In the present case, as per Section 2(5) of the IGST Act, 2017, export of goods takes place only when goods are taken out to a place outside India. Further, India is defined under Section 2(27) of the Customs Act, 1962 as “India includes the territorial waters of India”. Similarly, under CGST Act, 2017, under Section 2(56), India means the territory of India including its territorial waters and the airspace above its territory and territorial waters. Hence, the goods can be said to be exported only when they cross the territorial waters of India and the goods cannot be called to be exported, merely on crossing the Customs Frontiers of India.
However, under GST regime effective from 1-7-2017, the applicant has claimed that no GST is payable on such supply taking place beyond the Customs Frontiers of India as the same should be considered as exports of goods under Section 2(5) of the IGST Act, 2017 and should be zero-rated supply under Section 2(23) r/w Section 15(1) of the IGST Act, 2017.
It is observed that “export of goods” has been defined under Section 2(5) of the IGST Act, 2017 as taking goods out of India to a place outside India.

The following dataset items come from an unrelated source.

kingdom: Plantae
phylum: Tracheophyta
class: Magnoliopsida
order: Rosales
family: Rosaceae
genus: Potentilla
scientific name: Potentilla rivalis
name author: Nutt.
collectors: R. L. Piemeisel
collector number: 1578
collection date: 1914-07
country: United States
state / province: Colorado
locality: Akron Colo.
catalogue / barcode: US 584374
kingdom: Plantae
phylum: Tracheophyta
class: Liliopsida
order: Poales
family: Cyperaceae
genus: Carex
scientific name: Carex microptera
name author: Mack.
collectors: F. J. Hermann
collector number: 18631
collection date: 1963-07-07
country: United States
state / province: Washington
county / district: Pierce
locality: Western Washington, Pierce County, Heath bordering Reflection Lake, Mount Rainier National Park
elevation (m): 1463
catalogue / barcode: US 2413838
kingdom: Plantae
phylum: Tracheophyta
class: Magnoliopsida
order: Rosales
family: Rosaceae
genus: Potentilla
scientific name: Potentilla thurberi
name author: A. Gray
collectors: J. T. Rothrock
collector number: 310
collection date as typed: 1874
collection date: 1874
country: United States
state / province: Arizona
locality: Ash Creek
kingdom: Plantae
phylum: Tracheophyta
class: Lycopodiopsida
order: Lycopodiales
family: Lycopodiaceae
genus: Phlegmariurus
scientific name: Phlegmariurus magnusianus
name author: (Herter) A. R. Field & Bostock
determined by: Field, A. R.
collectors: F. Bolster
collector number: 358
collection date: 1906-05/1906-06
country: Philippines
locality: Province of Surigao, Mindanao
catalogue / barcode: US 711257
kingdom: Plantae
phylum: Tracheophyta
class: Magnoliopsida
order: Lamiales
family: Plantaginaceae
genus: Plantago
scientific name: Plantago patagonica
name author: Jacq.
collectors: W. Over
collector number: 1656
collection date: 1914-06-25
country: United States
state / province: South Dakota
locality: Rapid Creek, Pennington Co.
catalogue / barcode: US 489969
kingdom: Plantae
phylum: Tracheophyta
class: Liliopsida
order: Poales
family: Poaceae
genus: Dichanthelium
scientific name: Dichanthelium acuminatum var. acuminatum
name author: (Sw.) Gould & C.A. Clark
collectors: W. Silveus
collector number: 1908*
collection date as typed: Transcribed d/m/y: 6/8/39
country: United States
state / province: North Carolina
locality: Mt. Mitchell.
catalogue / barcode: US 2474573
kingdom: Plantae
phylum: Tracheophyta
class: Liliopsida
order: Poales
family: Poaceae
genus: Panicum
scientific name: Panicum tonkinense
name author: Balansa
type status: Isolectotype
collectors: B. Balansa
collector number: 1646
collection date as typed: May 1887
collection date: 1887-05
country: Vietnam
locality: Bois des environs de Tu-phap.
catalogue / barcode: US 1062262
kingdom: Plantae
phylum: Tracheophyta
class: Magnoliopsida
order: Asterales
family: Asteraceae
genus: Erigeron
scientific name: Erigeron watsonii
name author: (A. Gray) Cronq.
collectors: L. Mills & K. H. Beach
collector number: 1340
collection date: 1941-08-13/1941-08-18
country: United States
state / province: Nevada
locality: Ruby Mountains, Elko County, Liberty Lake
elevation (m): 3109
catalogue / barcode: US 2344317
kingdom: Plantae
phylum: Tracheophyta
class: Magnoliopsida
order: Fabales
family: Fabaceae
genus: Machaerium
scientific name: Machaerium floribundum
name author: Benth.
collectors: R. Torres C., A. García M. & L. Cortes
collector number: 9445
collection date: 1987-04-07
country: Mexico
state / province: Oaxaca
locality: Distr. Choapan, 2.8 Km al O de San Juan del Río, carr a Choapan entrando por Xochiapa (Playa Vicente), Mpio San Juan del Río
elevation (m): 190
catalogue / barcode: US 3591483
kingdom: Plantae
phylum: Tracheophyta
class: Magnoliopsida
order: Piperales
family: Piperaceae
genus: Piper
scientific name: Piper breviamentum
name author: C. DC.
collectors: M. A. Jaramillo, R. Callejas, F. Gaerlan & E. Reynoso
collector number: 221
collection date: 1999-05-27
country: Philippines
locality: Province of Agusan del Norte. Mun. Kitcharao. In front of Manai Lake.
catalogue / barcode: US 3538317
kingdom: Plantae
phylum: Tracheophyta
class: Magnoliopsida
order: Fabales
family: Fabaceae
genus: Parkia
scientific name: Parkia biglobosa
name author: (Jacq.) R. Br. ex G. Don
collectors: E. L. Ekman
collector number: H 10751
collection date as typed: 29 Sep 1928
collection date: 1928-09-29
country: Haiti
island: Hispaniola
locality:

The India is defined under Section 2(55) of the CGST Act as “India” means the territory of India as referred to in Article 1 of the Constitution, its territorial waters, seabed and sub-soil underlying such waters, continental shelf, exclusive economic zone or any other maritime zone as referred to in the Territorial Waters, Continental Shelf, Exclusive Economic Zone and other Maritime Zones Act, 1976, and the airspace above its territory and territorial waters”. Hence, when goods are exported by Air, the export will be completed only when goods crosses airspace limits of its territory or territorial waters of India.
It is also observed that Hon’ble Supreme Court of India, in the case of Collector of Customs, Calcutta v. Sun Industries decided on 11-4-1988 [1988 (35) E.L.T. 241 (S.C.)] held that under Section 2(18) of the Customs Act, 1962, the export of goods out of India was completed when the ship had passed beyond the territorial waters of India. Since, definition of “export” under Section 2(18) of the Customs Act, 1962 and the definition under Section 2(5) of the IGST Act, 2017 are exactly the same, the ratio of judgment of Hon’ble Supreme Court of India in the abovementioned case is squarely applicable in the present case also.
Decision: The Advance Authority of Ruling rejected the application submitted by the applicant.
Comment: The analogy of the case isthat the supply of goods to the International passengers going abroad by the applicant from their retail outlet situated in the Security Hold Area of the Terminal-3 of IGI Airport, New Delhi is taking place beyond Customs Frontiers of India as defined under Section 2(4) of the IGST Act, 2017. The said supply cannot be considered as export and cannot be considered as zero rated supply. Hence the applicant has to pay tax at the rate of 28%.